- Coat-of-arms de La Roche
- Died: before 1291
- Noble family: De la Roche
- Spouses: Geoffrey of Briel Hugh, Count of Brienne
- Issue: Walter V, Count of Brienne Agnes
- Father: Guy I de la Roche

= Isabella de la Roche =

French noblewoman

Isabella de la Roche (died before 1291) was a daughter of Guy I de la Roche. She was married twice, firstly to Geoffrey of Briel, Lord of Karytaina and then secondly to Hugh, Count of Brienne, having children only with her second husband.

==Life==
Isabella's date of birth is unknown. She was the fifth of six children, her siblings included: John I de la Roche, William de la Roche and Alice de la Roche, who was regent of Beirut. Her father Guy was created Duke of Athens in 1260 by King Louis IX of France.
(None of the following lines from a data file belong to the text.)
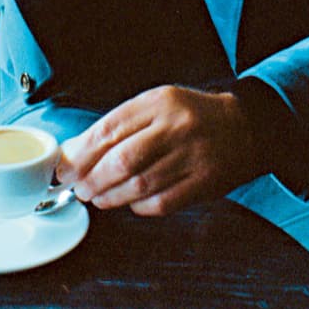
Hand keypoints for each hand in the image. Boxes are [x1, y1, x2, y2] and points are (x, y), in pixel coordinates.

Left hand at [56, 85, 259, 216]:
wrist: (244, 127)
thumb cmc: (191, 117)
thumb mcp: (157, 105)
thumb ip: (119, 126)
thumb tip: (74, 152)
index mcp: (160, 101)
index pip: (110, 128)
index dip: (81, 153)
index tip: (64, 168)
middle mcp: (177, 125)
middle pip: (122, 160)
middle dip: (92, 180)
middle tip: (81, 188)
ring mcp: (193, 155)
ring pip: (139, 185)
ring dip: (111, 197)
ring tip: (99, 198)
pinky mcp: (204, 181)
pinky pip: (161, 202)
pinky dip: (139, 207)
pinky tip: (131, 202)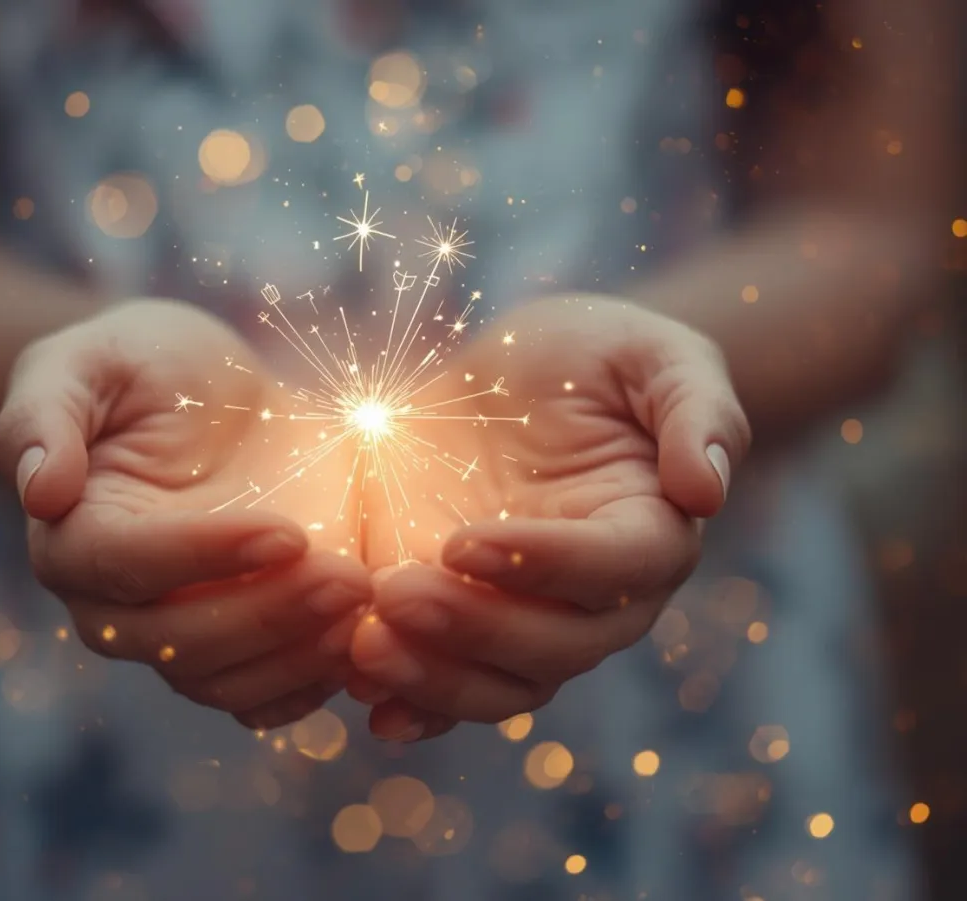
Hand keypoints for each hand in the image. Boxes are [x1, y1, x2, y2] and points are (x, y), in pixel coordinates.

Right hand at [0, 300, 370, 729]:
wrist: (205, 396)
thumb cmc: (144, 367)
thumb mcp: (90, 361)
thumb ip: (46, 414)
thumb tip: (40, 491)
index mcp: (74, 538)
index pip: (128, 567)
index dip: (206, 557)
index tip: (290, 533)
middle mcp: (115, 606)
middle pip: (180, 643)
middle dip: (269, 615)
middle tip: (351, 579)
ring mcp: (177, 635)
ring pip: (226, 682)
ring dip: (300, 657)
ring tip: (368, 606)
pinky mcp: (235, 647)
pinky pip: (264, 697)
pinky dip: (313, 684)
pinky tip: (365, 644)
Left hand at [347, 297, 750, 739]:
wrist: (520, 377)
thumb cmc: (594, 356)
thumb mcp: (652, 354)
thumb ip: (695, 411)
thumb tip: (706, 492)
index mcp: (649, 532)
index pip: (618, 570)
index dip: (545, 565)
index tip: (462, 542)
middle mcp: (596, 596)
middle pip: (557, 646)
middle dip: (475, 629)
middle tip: (393, 594)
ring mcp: (529, 616)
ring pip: (503, 683)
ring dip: (435, 679)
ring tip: (363, 649)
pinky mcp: (470, 622)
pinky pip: (452, 685)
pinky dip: (414, 704)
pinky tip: (364, 697)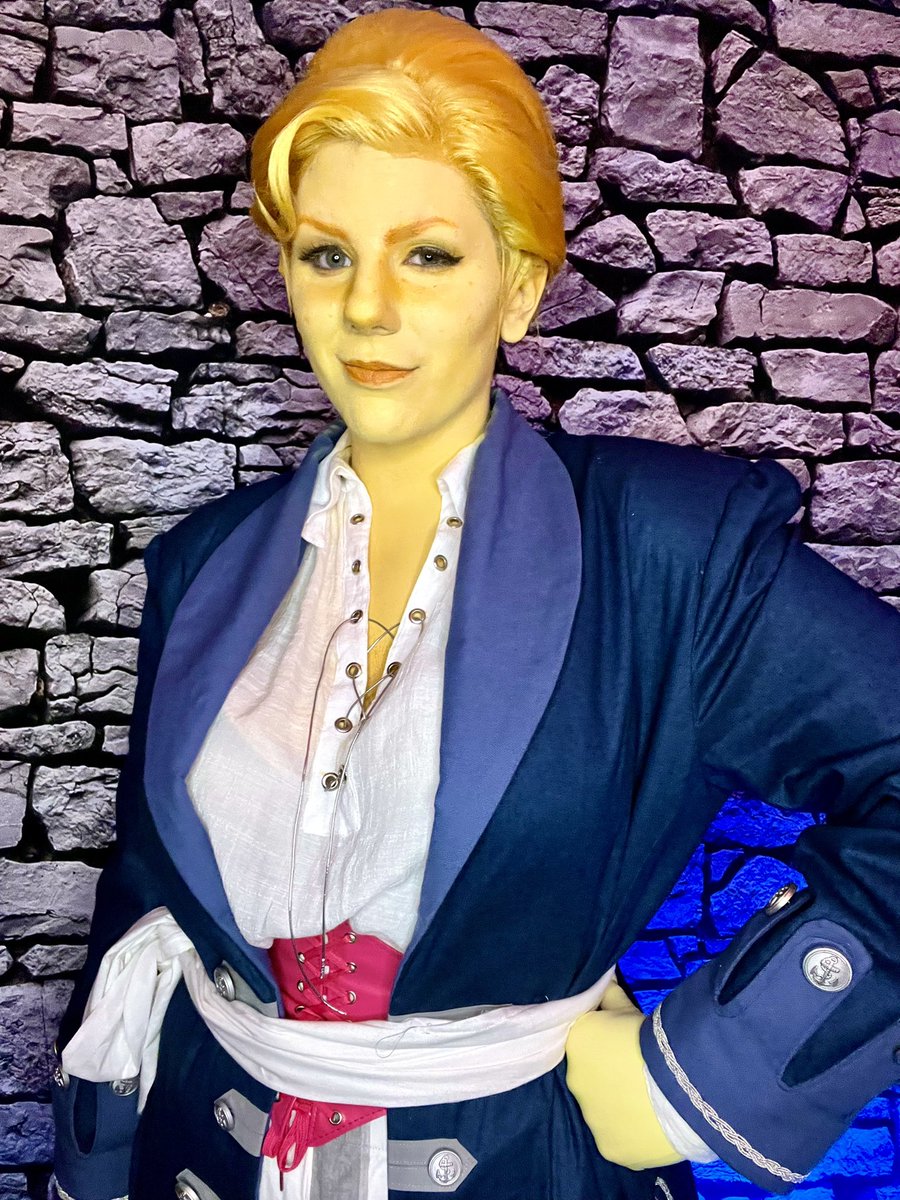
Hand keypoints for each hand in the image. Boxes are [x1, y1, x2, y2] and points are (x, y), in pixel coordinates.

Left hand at [565, 979, 682, 1169]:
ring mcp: (592, 1120)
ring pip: (605, 1111)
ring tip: (651, 1102)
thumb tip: (603, 980)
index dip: (606, 1044)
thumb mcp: (627, 1008)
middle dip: (611, 1075)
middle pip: (592, 1078)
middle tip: (640, 1074)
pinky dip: (634, 1133)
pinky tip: (653, 1125)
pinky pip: (621, 1139)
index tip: (626, 1046)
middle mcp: (574, 1082)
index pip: (585, 1044)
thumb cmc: (652, 1037)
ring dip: (621, 1106)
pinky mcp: (611, 1149)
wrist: (677, 1083)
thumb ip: (610, 999)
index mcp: (575, 1044)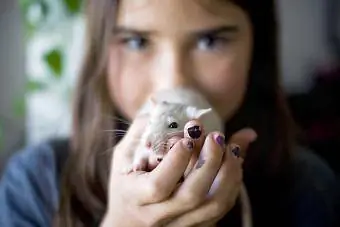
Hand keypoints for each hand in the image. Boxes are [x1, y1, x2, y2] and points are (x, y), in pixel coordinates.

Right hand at [101, 115, 255, 226]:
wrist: (128, 221)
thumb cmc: (126, 183)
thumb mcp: (124, 156)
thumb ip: (141, 130)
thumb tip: (161, 104)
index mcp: (136, 196)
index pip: (158, 185)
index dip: (176, 160)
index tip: (187, 137)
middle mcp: (158, 215)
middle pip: (192, 196)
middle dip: (209, 162)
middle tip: (216, 136)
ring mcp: (180, 223)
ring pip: (214, 205)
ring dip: (229, 174)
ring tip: (231, 147)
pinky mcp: (197, 225)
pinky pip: (222, 207)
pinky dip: (233, 183)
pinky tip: (233, 162)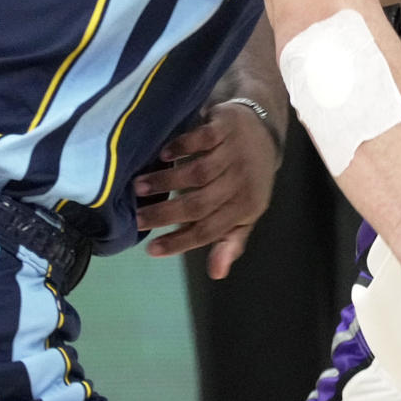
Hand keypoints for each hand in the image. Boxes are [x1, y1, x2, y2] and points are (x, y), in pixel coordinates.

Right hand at [133, 101, 280, 275]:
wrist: (263, 132)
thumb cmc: (248, 179)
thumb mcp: (246, 213)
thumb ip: (229, 241)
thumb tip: (216, 274)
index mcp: (246, 207)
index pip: (209, 230)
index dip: (179, 242)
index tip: (151, 250)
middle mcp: (241, 181)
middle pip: (199, 204)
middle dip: (164, 214)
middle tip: (137, 219)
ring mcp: (234, 153)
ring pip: (197, 173)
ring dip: (165, 181)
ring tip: (138, 188)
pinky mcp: (225, 127)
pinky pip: (200, 139)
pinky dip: (180, 147)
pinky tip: (162, 155)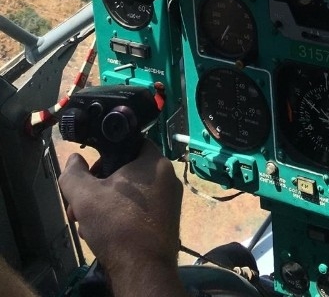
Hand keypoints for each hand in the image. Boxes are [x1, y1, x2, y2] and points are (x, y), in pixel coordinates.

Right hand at [59, 139, 183, 294]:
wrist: (142, 271)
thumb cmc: (117, 226)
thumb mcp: (85, 196)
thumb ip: (74, 174)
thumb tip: (74, 160)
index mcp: (155, 163)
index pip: (131, 143)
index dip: (107, 154)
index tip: (91, 172)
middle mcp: (168, 178)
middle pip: (127, 172)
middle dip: (100, 188)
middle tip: (82, 204)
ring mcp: (170, 203)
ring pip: (131, 195)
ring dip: (106, 205)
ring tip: (87, 224)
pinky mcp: (166, 224)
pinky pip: (140, 211)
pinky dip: (121, 218)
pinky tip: (103, 235)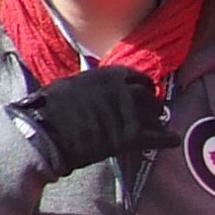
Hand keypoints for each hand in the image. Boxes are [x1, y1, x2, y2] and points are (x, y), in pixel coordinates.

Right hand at [11, 66, 167, 175]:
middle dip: (151, 104)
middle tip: (150, 112)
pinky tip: (171, 140)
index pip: (137, 77)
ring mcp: (130, 113)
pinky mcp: (131, 136)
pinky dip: (168, 139)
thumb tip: (90, 88)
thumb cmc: (46, 109)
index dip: (142, 87)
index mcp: (108, 75)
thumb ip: (88, 85)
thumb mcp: (68, 85)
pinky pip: (159, 137)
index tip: (142, 93)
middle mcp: (124, 90)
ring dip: (156, 121)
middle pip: (149, 96)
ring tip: (156, 127)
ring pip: (154, 115)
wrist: (43, 133)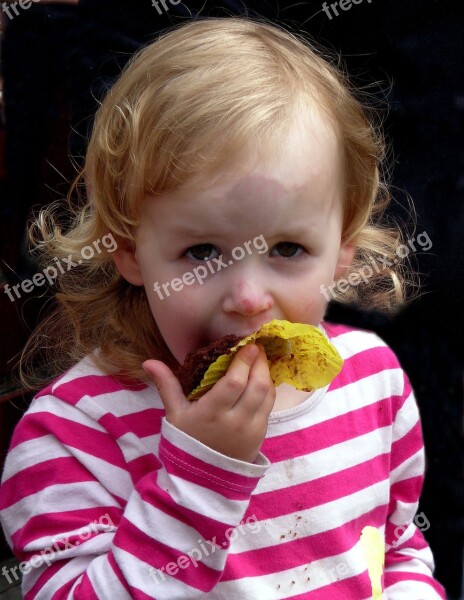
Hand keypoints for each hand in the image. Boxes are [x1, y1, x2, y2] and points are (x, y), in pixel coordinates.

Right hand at [142, 344, 274, 462]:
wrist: (203, 478)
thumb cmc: (187, 440)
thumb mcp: (174, 413)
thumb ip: (166, 385)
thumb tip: (148, 362)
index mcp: (212, 413)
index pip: (234, 383)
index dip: (243, 362)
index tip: (247, 344)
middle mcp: (235, 421)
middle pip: (256, 386)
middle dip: (259, 362)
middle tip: (256, 347)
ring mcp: (251, 429)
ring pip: (267, 395)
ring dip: (266, 373)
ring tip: (259, 359)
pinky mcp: (261, 434)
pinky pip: (269, 406)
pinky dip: (268, 389)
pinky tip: (260, 378)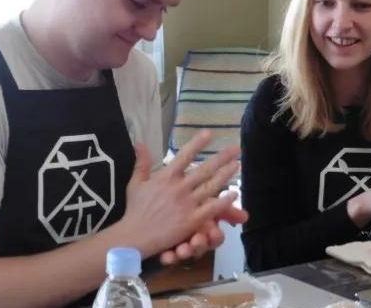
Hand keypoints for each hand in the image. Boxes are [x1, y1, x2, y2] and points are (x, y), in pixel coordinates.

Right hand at [122, 130, 241, 257]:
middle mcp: (178, 188)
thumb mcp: (135, 183)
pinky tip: (234, 193)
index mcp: (165, 177)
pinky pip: (211, 209)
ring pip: (210, 186)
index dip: (198, 143)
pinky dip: (223, 201)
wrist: (133, 236)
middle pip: (204, 169)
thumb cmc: (135, 210)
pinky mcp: (191, 220)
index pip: (184, 156)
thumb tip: (140, 143)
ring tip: (237, 164)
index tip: (210, 133)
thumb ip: (141, 163)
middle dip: (221, 157)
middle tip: (236, 148)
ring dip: (225, 175)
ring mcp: (186, 204)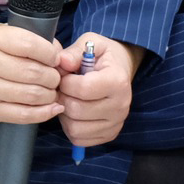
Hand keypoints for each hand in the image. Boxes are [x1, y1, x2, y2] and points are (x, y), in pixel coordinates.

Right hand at [0, 25, 63, 123]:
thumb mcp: (4, 33)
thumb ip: (32, 39)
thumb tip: (62, 56)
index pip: (30, 45)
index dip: (51, 53)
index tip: (56, 58)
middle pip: (33, 73)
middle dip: (53, 76)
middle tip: (56, 76)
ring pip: (30, 95)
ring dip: (50, 94)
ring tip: (52, 90)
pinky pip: (22, 116)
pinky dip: (43, 113)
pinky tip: (52, 107)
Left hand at [54, 34, 142, 148]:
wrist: (120, 70)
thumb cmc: (102, 56)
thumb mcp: (91, 43)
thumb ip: (75, 51)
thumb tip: (62, 62)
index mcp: (118, 81)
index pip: (83, 89)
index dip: (65, 82)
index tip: (64, 75)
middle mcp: (121, 105)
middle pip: (77, 110)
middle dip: (62, 97)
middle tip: (62, 88)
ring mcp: (116, 123)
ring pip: (75, 128)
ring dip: (64, 114)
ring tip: (68, 99)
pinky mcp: (109, 135)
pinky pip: (79, 139)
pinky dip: (69, 128)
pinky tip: (73, 113)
Isabella was married firstly in 1256 to Geoffrey of Briel, Lord of Karytaina. The couple were married for thirteen years however, no children were born in this time. In 1269, Geoffrey died of fever while commanding the garrison at Skorta. Upon Geoffrey's death, Isabella received the half of the barony as her dower, the other half going to the prince William II of Villehardouin as suzerain of the barony.

In 1277, Isabella was married a second time, this time to Hugh, Count of Brienne, a claimant to the thrones of Cyprus and Jerusalem. Their children became part of the Brienne claim to the Kingdom of Jerusalem. The couple had two children:
- Walter V of Brienne (d. 1311), Duke of Athens, Hugh's heir.
- Agnes of Brienne, married John, Count of Joigny

Isabella's date of death is unknown however, she did not outlive Hugh as he remarried in 1291 to Helena Komnena Dukaina, meaning Isabella must have died before 1291. Hugh and Helena had another daughter named Joanna. Through Isabella, her son Walter was able to claim Duchy of Athens in 1308 upon the death of his cousin Guy II de la Roche.